Heh, I was speaking to a contractor some years back, their CEO had a fancy new car with an automatic parking feature ... chuffed to bits with his new car as he was, he wanted to show it off, so took it to a multi-story car park, got ready to show it off ...
And the car confused the shadow in front of the concrete wall for a space that was completely open and started reversing back at full speed. Fortunately, the CEO wasn't a complete idiot and managed to bring the car to a stop before writing it off...
if anything, this should be a massive condemnation of the current state of medical doctors.
About half the time they send you out to be tested by various devices, and listen to the technicians findings.
Have you ever played Akinator? That's basically what almost all doctors are. You come to them with an initial complaint, then they ask you questions that eliminate increasingly fewer diseases until there's only one possibility. With the proper data set, it would be trivial to program a web app that can replace 90% of doctor's visits.
People have been conditioned to see doctors as hyper-intelligent demigods who do the impossible, but in reality they're basically just walking flow charts. Every disease has a set way to diagnose and treat it, and they're just following the script. Even the lab results are already interpreted for them by a computer. They're not doing anything novel or creative at all.
There are things that an AI genuinely cannot do, such as physical exams and, of course, surgery, but for the most part there's no reason a sufficiently trained AI couldn't do what they do.
I'd bet that within 25 years, almost all GPs will have been replaced by an app that does what they do for free. That is, assuming TPTB don't torpedo it by paying some black people to call it racist. Or assuming the people making it don't lobotomize it to hide the fact that certain groups of people objectively live less healthy lives than others. Or assuming they don't train it on junk data from Berkeley which makes it diagnose everyone as having gender dysphoria. So actually there are a lot of reasons this might not happen.

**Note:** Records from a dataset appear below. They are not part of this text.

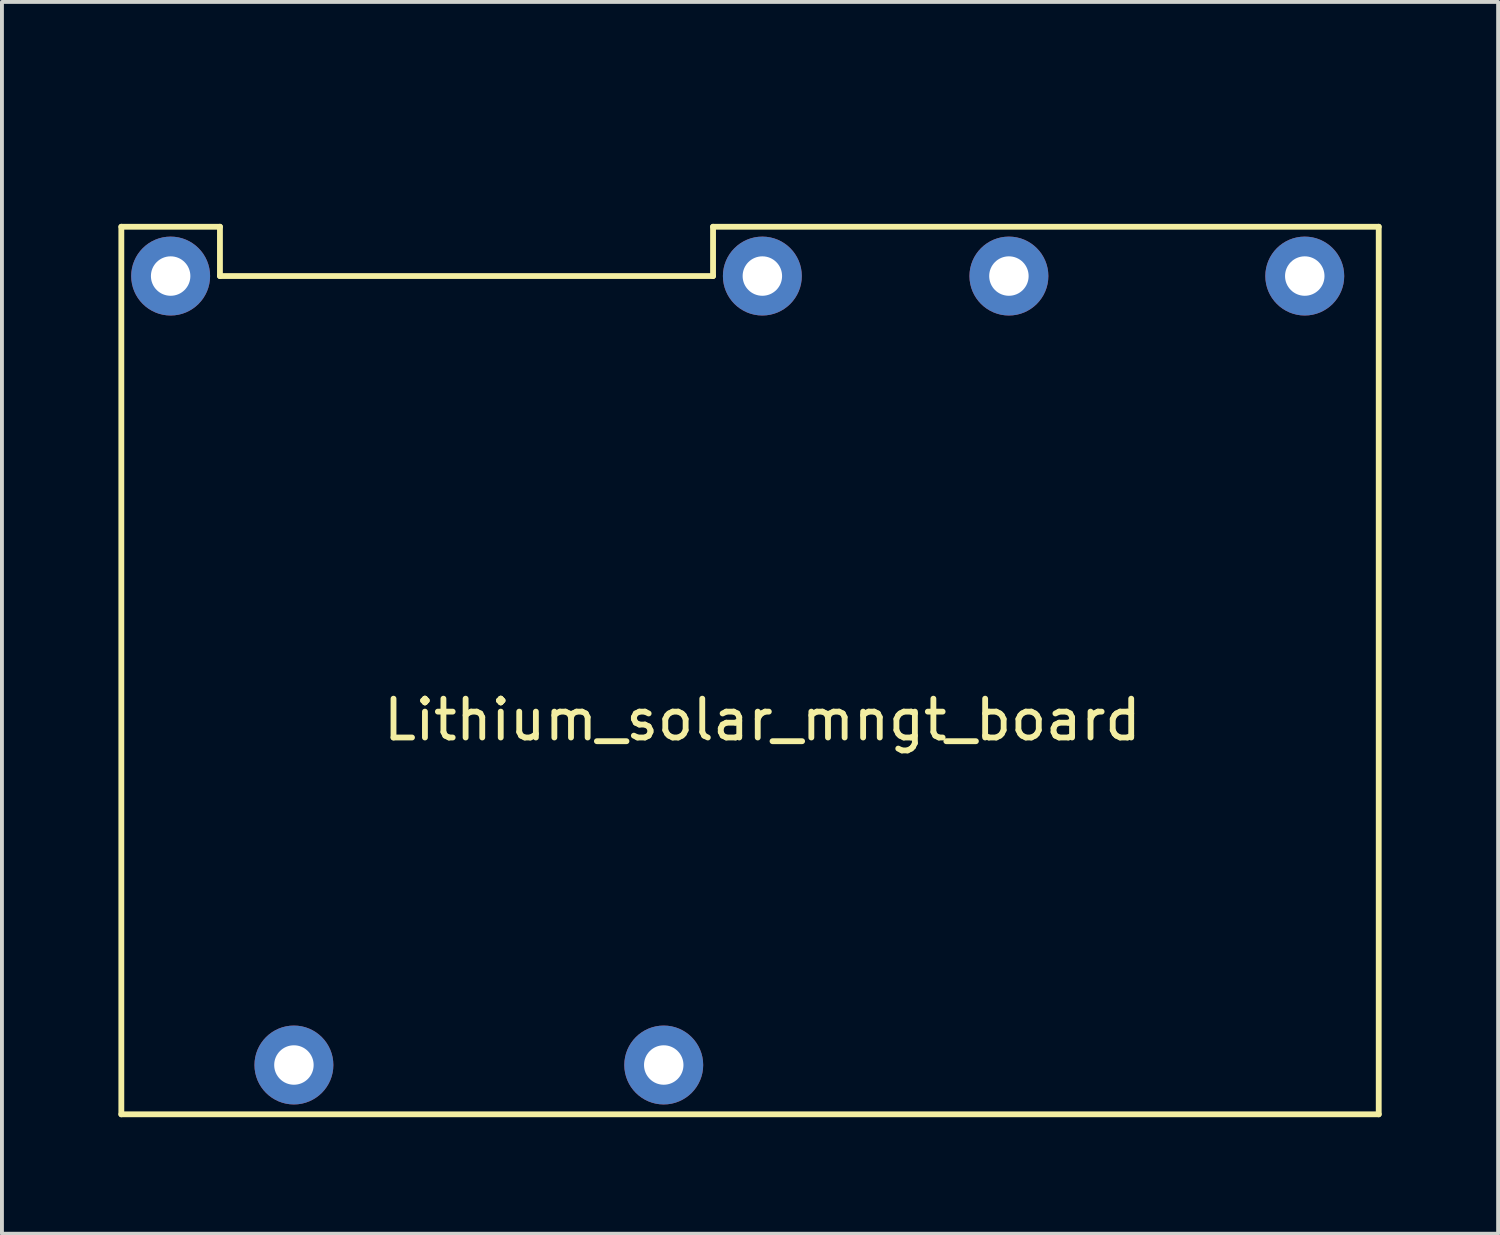
<source format=kicad_pcb>
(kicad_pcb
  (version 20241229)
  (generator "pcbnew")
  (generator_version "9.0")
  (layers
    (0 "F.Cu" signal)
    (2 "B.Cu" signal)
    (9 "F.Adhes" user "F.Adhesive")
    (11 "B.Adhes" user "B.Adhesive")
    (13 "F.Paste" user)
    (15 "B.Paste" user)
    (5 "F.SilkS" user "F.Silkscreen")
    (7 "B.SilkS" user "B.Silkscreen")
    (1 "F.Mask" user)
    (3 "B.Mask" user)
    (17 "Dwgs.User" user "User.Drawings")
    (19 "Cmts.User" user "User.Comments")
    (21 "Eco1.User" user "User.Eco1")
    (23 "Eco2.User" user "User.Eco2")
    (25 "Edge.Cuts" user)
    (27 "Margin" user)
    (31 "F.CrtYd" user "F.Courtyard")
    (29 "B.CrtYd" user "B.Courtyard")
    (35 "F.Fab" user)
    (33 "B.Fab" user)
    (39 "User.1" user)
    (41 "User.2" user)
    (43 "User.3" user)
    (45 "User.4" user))
  (footprint "Lithium_solar_mngt_board"
    (layer "F.Cu")
    (at 19.125 0.25)
    (property "Reference" "Lithium_solar_mngt_board" (at -2.54 15.24 0) (layer "F.SilkS") (effects (font (size 1 1) (thickness 0.15))))
    (attr through_hole)
    (fp_line (start -19.05 2.54) (end -19.05 25.4) (stroke (width 0.15) (type solid)) (layer "F.SilkS"))
    (fp_line (start -19.05 25.4) (end 13.335 25.4) (stroke (width 0.15) (type solid)) (layer "F.SilkS"))
    (fp_line (start -16.51 2.54) (end -19.05 2.54) (stroke (width 0.15) (type solid)) (layer "F.SilkS"))
    (fp_line (start -16.51 3.81) (end -16.51 2.54) (stroke (width 0.15) (type solid)) (layer "F.SilkS"))
    (fp_line (start -3.81 2.54) (end -3.81 3.81) (stroke (width 0.15) (type solid)) (layer "F.SilkS"))
    (fp_line (start -3.81 3.81) (end -16.51 3.81) (stroke (width 0.15) (type solid)) (layer "F.SilkS"))
    (fp_line (start 13.335 2.54) (end -3.81 2.54) (stroke (width 0.15) (type solid)) (layer "F.SilkS"))
    (fp_line (start 13.335 25.4) (end 13.335 2.54) (stroke (width 0.15) (type solid)) (layer "F.SilkS"))
    (pad "1" thru_hole circle (at -2.54 3.81) (size 2.032 2.032) (drill 1.016) (layers "*.Cu" "*.Mask"))
    (pad "2" thru_hole circle (at -17.78 3.81) (size 2.032 2.032) (drill 1.016) (layers "*.Cu" "*.Mask"))
    (pad "3" thru_hole circle (at -5.08 24.13) (size 2.032 2.032) (drill 1.016) (layers "*.Cu" "*.Mask"))
    (pad "4" thru_hole circle (at -14.605 24.13) (size 2.032 2.032) (drill 1.016) (layers "*.Cu" "*.Mask"))
    (pad "5" thru_hole circle (at 11.43 3.81) (size 2.032 2.032) (drill 1.016) (layers "*.Cu" "*.Mask"))
    (pad "6" thru_hole circle (at 3.81 3.81) (size 2.032 2.032) (drill 1.016) (layers "*.Cu" "*.Mask")))
  (gr_rect
    (start -3 -3)
    (end 35.535 28.725)
    (stroke (width 0.1) (type default))
    (fill no)
    (layer "Edge.Cuts")))
</source>
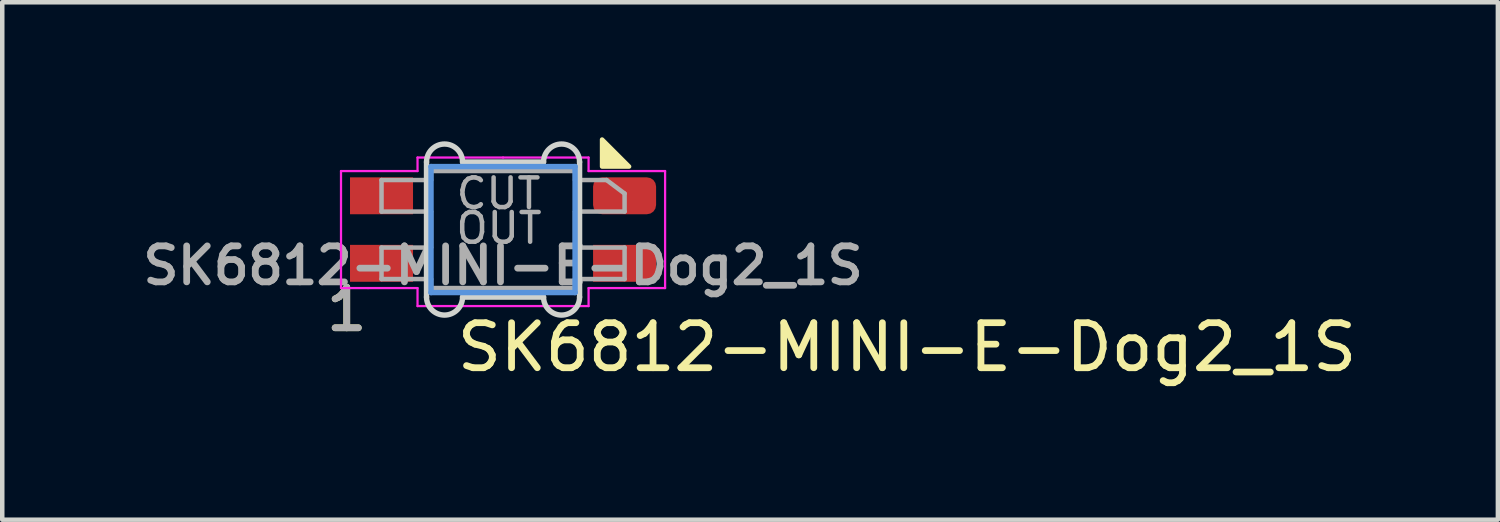
<source format=kicad_pcb>
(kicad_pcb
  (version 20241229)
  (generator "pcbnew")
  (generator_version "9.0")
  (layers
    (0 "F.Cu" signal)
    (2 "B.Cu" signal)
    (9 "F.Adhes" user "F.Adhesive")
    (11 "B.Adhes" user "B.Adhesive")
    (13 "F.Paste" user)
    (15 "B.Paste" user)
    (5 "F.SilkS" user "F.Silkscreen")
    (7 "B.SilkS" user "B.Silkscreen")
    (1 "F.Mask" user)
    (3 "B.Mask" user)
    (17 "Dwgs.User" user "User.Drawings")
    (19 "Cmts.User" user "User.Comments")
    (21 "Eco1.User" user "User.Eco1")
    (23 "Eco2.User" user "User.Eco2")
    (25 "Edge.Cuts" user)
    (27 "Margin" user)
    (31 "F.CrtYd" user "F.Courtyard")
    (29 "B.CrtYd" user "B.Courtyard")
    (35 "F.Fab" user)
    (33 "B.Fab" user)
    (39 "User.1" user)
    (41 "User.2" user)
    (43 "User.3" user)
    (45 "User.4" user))
  (footprint "SK6812-MINI-E-Dog2_1S"
    (layer "F.Cu")
    (at 8.126 2.05)
    (property "Reference" "SK6812-MINI-E-Dog2_1S" (at 0 0.8 0) (unlocked yes) (layer "F.Fab") (effects (font (size 0.8 0.8) (thickness 0.15))))
    (attr smd)
    (private_layers "User.9")
    (fp_poly (pts (xy 2.8 -1.4) (xy 2.2 -1.4) (xy 2.2 -2)) (stroke (width 0.1) (type solid)) (fill yes) (layer "F.SilkS"))
    (fp_line (start -1.696 1.176) (end -1.696 -1.17) (stroke (width 0.12) (type solid)) (layer "B.Adhes"))
    (fp_line (start -1.196 -1.67) (end 1.196 -1.67) (stroke (width 0.12) (type solid)) (layer "B.Adhes"))
    (fp_line (start 1.196 1.676) (end -1.196 1.676) (stroke (width 0.12) (type solid)) (layer "B.Adhes"))
    (fp_line (start 1.696 -1.17) (end 1.696 1.176) (stroke (width 0.12) (type solid)) (layer "B.Adhes"))
    (fp_arc (start -1.696447 -1.170447) (mid -1.55 -1.524) (end -1.196447 -1.670447) (stroke (width 0.12) (type solid)) (layer "B.Adhes"))
    (fp_arc (start -1.196447 1.676) (mid -1.55 1.529553) (end -1.696447 1.176) (stroke (width 0.12) (type solid)) (layer "B.Adhes"))
    (fp_arc (start 1.196446 -1.670447) (mid 1.549995 -1.523996) (end 1.696446 -1.170447) (stroke (width 0.12) (type solid)) (layer "B.Adhes"))
    (fp_arc (start 1.696447 1.176) (mid 1.550002 1.529555) (end 1.196447 1.676) (stroke (width 0.12) (type solid)) (layer "B.Adhes"))
    (fp_line (start -1.6 -1.4) (end 1.6 -1.4) (stroke (width 0.12) (type solid)) (layer "Cmts.User"))
    (fp_line (start -1.6 1.4) (end -1.6 -1.4) (stroke (width 0.12) (type solid)) (layer "Cmts.User"))
    (fp_line (start 1.6 -1.4) (end 1.6 1.4) (stroke (width 0.12) (type solid)) (layer "Cmts.User"))
    (fp_line (start 1.6 1.4) (end -1.6 1.4) (stroke (width 0.12) (type solid)) (layer "Cmts.User"))
    (fp_line (start -1.7 1.5) (end -1.7 -1.5) (stroke (width 0.12) (type solid)) (layer "Edge.Cuts"))
    (fp_line (start -0.9 -1.5) (end 0.9 -1.5) (stroke (width 0.12) (type solid)) (layer "Edge.Cuts"))
    (fp_line (start 0.9 1.5) (end -0.9 1.5) (stroke (width 0.12) (type solid)) (layer "Edge.Cuts"))
    (fp_line (start 1.7 -1.5) (end 1.7 1.5) (stroke (width 0.12) (type solid)) (layer "Edge.Cuts"))
    (fp_arc (start -1.7 -1.5) (mid -1.3 -1.9) (end -0.9 -1.5) (stroke (width 0.12) (type solid)) (layer "Edge.Cuts"))
    (fp_arc (start -0.9 1.5) (mid -1.3 1.9) (end -1.7 1.5) (stroke (width 0.12) (type solid)) (layer "Edge.Cuts"))
    (fp_arc (start 0.9 -1.5) (mid 1.3 -1.9) (end 1.7 -1.5) (stroke (width 0.12) (type solid)) (layer "Edge.Cuts"))
    (fp_arc (start 1.7 1.5) (mid 1.3 1.9) (end 0.9 1.5) (stroke (width 0.12) (type solid)) (layer "Edge.Cuts"))
    (fp_line (start -3.6 -1.3) (end -1.9 -1.3) (stroke (width 0.05) (type default)) (layer "F.CrtYd"))
    (fp_line (start -3.6 1.3) (end -3.6 -1.3) (stroke (width 0.05) (type default)) (layer "F.CrtYd"))
    (fp_line (start -3 1.3) (end -3.6 1.3) (stroke (width 0.05) (type default)) (layer "F.CrtYd"))
    (fp_line (start -1.9 -1.6) (end 0 -1.6) (stroke (width 0.05) (type default)) (layer "F.CrtYd"))
    (fp_line (start -1.9 -1.3) (end -1.9 -1.6) (stroke (width 0.05) (type default)) (layer "F.CrtYd"))
    (fp_line (start -1.9 1.3) (end -3 1.3) (stroke (width 0.05) (type default)) (layer "F.CrtYd"))
    (fp_line (start -1.9 1.7) (end -1.9 1.3) (stroke (width 0.05) (type default)) (layer "F.CrtYd"))
    (fp_line (start 0 -1.6) (end 1.9 -1.6) (stroke (width 0.05) (type default)) (layer "F.CrtYd"))
    (fp_line (start 1.9 -1.6) (end 1.9 -1.3) (stroke (width 0.05) (type default)) (layer "F.CrtYd"))
    (fp_line (start 1.9 -1.3) (end 3.6 -1.3) (stroke (width 0.05) (type default)) (layer "F.CrtYd"))
    (fp_line (start 1.9 1.3) (end 1.9 1.7) (stroke (width 0.05) (type default)) (layer "F.CrtYd"))
    (fp_line (start 1.9 1.7) (end -1.9 1.7) (stroke (width 0.05) (type default)) (layer "F.CrtYd"))
    (fp_line (start 3.6 -1.3) (end 3.6 1.3) (stroke (width 0.05) (type default)) (layer "F.CrtYd"))
    (fp_line (start 3.6 1.3) (end 1.9 1.3) (stroke (width 0.05) (type default)) (layer "F.CrtYd"))
    (fp_line (start -2.7 -1.1) (end -2.7 -0.4) (stroke (width 0.1) (type default)) (layer "F.Fab"))
    (fp_line (start -2.7 -0.4) (end -1.6 -0.4) (stroke (width 0.1) (type default)) (layer "F.Fab"))
    (fp_line (start -2.7 0.4) (end -2.7 1.1) (stroke (width 0.1) (type default)) (layer "F.Fab"))
    (fp_line (start -2.7 1.1) (end -1.6 1.1) (stroke (width 0.1) (type default)) (layer "F.Fab"))
    (fp_line (start -1.6 -1.3) (end -1.6 -1.1) (stroke (width 0.1) (type default)) (layer "F.Fab"))
    (fp_line (start -1.6 -1.1) (end -2.7 -1.1) (stroke (width 0.1) (type default)) (layer "F.Fab"))
    (fp_line (start -1.6 -0.4) (end -1.6 0.4) (stroke (width 0.1) (type default)) (layer "F.Fab"))
    (fp_line (start -1.6 0.4) (end -2.7 0.4) (stroke (width 0.1) (type default)) (layer "F.Fab"))
    (fp_line (start -1.6 1.1) (end -1.6 1.3) (stroke (width 0.1) (type default)) (layer "F.Fab"))
    (fp_line (start -1.6 1.3) (end 1.6 1.3) (stroke (width 0.1) (type default)) (layer "F.Fab"))
    (fp_line (start 1.6 -1.3) (end -1.6 -1.3) (stroke (width 0.1) (type default)) (layer "F.Fab"))
    (fp_line (start 1.6 -1.1) (end 1.6 -1.3) (stroke (width 0.1) (type default)) (layer "F.Fab"))
    (fp_line (start 1.6 -0.4) (end 2.7 -0.4) (stroke (width 0.1) (type default)) (layer "F.Fab"))
    (fp_line (start 1.6 0.4) (end 1.6 -0.4) (stroke (width 0.1) (type default)) (layer "F.Fab"))
    (fp_line (start 1.6 1.1) (end 2.7 1.1) (stroke (width 0.1) (type default)) (layer "F.Fab"))
    (fp_line (start 1.6 1.3) (end 1.6 1.1) (stroke (width 0.1) (type default)) (layer "F.Fab"))
    (fp_line (start 2.3 -1.1) (end 1.6 -1.1) (stroke (width 0.1) (type default)) (layer "F.Fab"))
    (fp_line (start 2.7 -0.8) (end 2.3 -1.1) (stroke (width 0.1) (type default)) (layer "F.Fab"))
    (fp_line (start 2.7 -0.4) (end 2.7 -0.8) (stroke (width 0.1) (type default)) (layer "F.Fab"))
    (fp_line (start 2.7 0.4) (end 1.6 0.4) (stroke (width 0.1) (type default)) (layer "F.Fab"))
    (fp_line (start 2.7 1.1) (end 2.7 0.4) (stroke (width 0.1) (type default)) (layer "F.Fab"))
    (fp_text user "${REFERENCE}" (at -1.1 3.2 0) (unlocked yes) (layer "F.SilkS") (effects (font (size 1 1) (thickness 0.15)) (justify left bottom)))
    (fp_text user "1" (at -4 2.3 0) (unlocked yes) (layer "F.SilkS") (effects (font (size 0.9 0.9) (thickness 0.15)) (justify left bottom)))
    (fp_text user "CUT" (at -0.1 -0.8 0) (layer "F.Fab") (effects (font (size 0.66 0.66) (thickness 0.1))))
    (fp_text user "OUT" (at -0.09 -0.03 0) (layer "F.Fab") (effects (font (size 0.66 0.66) (thickness 0.1))))
    (fp_text user "1" (at -4 2.3 0) (unlocked yes) (layer "F.Fab") (effects (font (size 0.9 0.9) (thickness 0.15)) (justify left bottom)))
    (fp_text_box "One sided" (start -4.572 4.064) (end 4.826 6.35) (margins 0.8 0.8 0.8 0.8) (layer "User.9") (effects (font (size 1 1) (thickness 0.15)) (justify left top)) (border yes) (stroke (width 0.1) (type solid)))
    (pad "1" smd rect (at -2.7 0.75) (size 1.4 0.82) (layers "F.Cu" "F.Mask" "F.Paste"))
    (pad "2" smd rect (at -2.7 -0.75) (size 1.4 0.82) (layers "F.Cu" "F.Mask" "F.Paste"))
    (pad "3" smd roundrect (at 2.7 -0.75) (size 1.4 0.82) (layers "F.Cu" "F.Mask" "F.Paste") (roundrect_rratio 0.25))
    (pad "4" smd rect (at 2.7 0.75) (size 1.4 0.82) (layers "F.Cu" "F.Mask" "F.Paste")))
  (gr_rect
    (start -3 -3)
    (end 30.228 8.496)
    (stroke (width 0.1) (type default))
    (fill no)
    (layer "Edge.Cuts")))
</source>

And all of them involve runaway leftism.
The current trend has been to replace frontline primary care MDs with undertrained, "cheaper" female nurse practitioners who are dangerous because they don't even know what they don't know.
Like everything, what will be lost with the introduction of AI will be nuance.
Essentially every current prescription for antibiotic drops for pink eye is completely useless and inappropriate because it's 90%+ viral in origin in children, but every child gets treated anyway because moms demand it, daycares and schools have protocols demanding it, doctors are lazy/pushovers/opportunists, it's not socially acceptable to "do nothing rather than something", etc.
An AI can be programmed to inappropriately dispense bad medicine to every child with a gunky eye as well, but it also changes and ignores all the social dynamics that play out because the "right" treatment isn't always what's written in the textbook.
Said app, will be owned by the insurance companies/government, and certain decision boxes will only be available based on your
socialcredit score. All trees will end at KYS."clinical reasoning" is actually very easy to automate. The trick is to ask the right questions from the patient.
What you should take from this study is that "common" medical questions are common enough that an AI can reliably copy a human doctor's answer. It's the uncommon medical questions where the AI might fall flat, as it's no longer capable of copying a human doctor's answer.
In my experience, the doctors aren't any better. Once you pass a certain rarity they get angry that it's not something common.